The Clean Energy Procurement Academy will fund training for supply chain partners in Asia Pacific countries where renewable power is tougher to source.

Heyuan Queyashan Wind Farm in Guangdong, China

Heyuan Queyashan Wind Farm in Guangdong, China. Image via Shutterstock/Maple 90

A group of global companies including Apple, Nike and PepsiCo have launched the Clean Energy Procurement Academy to train supply chain partners in the Asia Pacific, where renewable power is tougher to source.

Over the past five years, big corporations have signed contracts to buy 148 gigawatts of clean energy, with the aim of slashing their Scope 1 and Scope 2 greenhouse gas emissions (the most direct form of carbon dioxide production). Now, a half-dozen of those companies are funding a training program to accelerate the adoption of renewable power in their Asia Pacific supply chains.

The Clean Energy Procurement Academy was created by Apple and Nike, both of which have been training suppliers on their own, along with Amazon, Meta, PepsiCo and REI Coop. The initiative will focus initially on suppliers that have a material impact on their companies’ emissions, according to the founders.

"We need the whole world to transition … The more folks we educate on these topics, the more people are engaging, and the more likely we are to see policies that motivate clean energy around the world," said Sarah Chandler, vice president of environment and supply chain innovation at Apple.

A desire to boost renewables in Asia Pacific

The companies seek to spur demand for renewables and policy change in China, Japan, South Korea, Taiwan, Vietnam and others.

"There is a recognition that any one company cannot decarbonize global supply chains. It will take collaboration around decision-making and training materials … that will allow this to move further and faster," said Eric Gibbs, senior vice president of global programs for the Clean Energy Buyers Initiative, which is managing the program.

The academy trained 15 companies in Jiangsu, China, in early October. Another session is planned for Guangdong before the end of the month. The companies supporting the first session each nominated three suppliers, said Gibbs. The nominees are being encouraged, in turn, to harmonize their efforts to embrace clean energy procurement.

One official goal of the new academy is to "establish new renewable energy buying communities in pivotal manufacturing regions."

What the curriculum includes

Apple contributed training materials to the academy from a four-year-old program for supply chain partners that has so far resulted in the addition of more than 13.7 gigawatts in supplied power. That translates into 17.4 million metric tons of avoided carbon emissions reductions. More than 250 Apple manufacturing suppliers globally have committed to using renewable energy for Apple-related production by 2030, including 40 in the last year.

Apple’s training modules were combined with similar materials from the other companies to create the curriculum for the academy, which is being localized for each market.

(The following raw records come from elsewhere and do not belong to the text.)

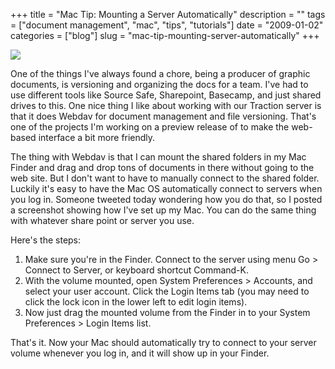 +++
title = "Mac Tip: Mounting a Server Automatically"
description = ""
tags = ["document management", "mac", "tips", "tutorials"]
date = "2009-01-02"
categories = ["blog"]
slug = "mac-tip-mounting-server-automatically"
+++



  <div class="notebook-screenshot"><img src="//konigi.com/media/notebook/mounting-mac-server.jpg" class="notebook-image" /></div><p>One of the things I've always found a chore, being a producer of graphic documents, is versioning and organizing the docs for a team. I've had to use different tools like Source Safe, Sharepoint, Basecamp, and just shared drives to this. One nice thing I like about working with our Traction server is that it does Webdav for document management and file versioning. That's one of the projects I'm working on a preview release of to make the web-based interface a bit more friendly.  </p>
<p>The thing with Webdav is that I can mount the shared folders in my Mac Finder and drag and drop tons of documents in there without going to the web site. But I don't want to have to manually connect to the shared folder. Luckily it's easy to have the Mac OS automatically connect to servers when you log in. Someone tweeted today wondering how you do that, so I posted a screenshot showing how I've set up my Mac. You can do the same thing with whatever share point or server you use.</p>
<p>Here's the steps:</p>
<ol>
<li>Make sure you're in the Finder. Connect to the server using menu Go > Connect to Server, or keyboard shortcut Command-K.</li>
<li>With the volume mounted, open System Preferences > Accounts, and select your user account. Click the Login Items tab (you may need to click the lock icon in the lower left to edit login items).</li>
<li>Now just drag the mounted volume from the Finder in to your System Preferences > Login Items list.</li>
</ol>
<p>That's it. Now your Mac should automatically try to connect to your server volume whenever you log in, and it will show up in your Finder.</p>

PepsiCo, for example, launched a program in spring 2022 to help its partners learn how to negotiate clean energy purchasing contracts. It has also encouraged suppliers to consider aggregating demand for more leverage, but best practices vary region to region.

Material offered at the first training included:

  • The role clean energy procurement plays in addressing climate change, along with an overview of the evolving regulatory landscape and stakeholder and consumer expectations.
  • Techniques for greenhouse gas accounting, including how to measure Scope 1, 2 and 3 emissions.
  • How to set corporate commitments on climate action, and how to report against those goals.
  • A region-specific overview of trading, consumption and distribution for each energy market, including the "key government agencies to engage early and often."
  • Strategies for engaging policymakers and other stakeholders.

Gibbs said it will take 12 to 24 months for the program to reach the point where it involves hundreds of suppliers rather than dozens. The academy is in discussions with other companies interested in sponsoring the effort, he said.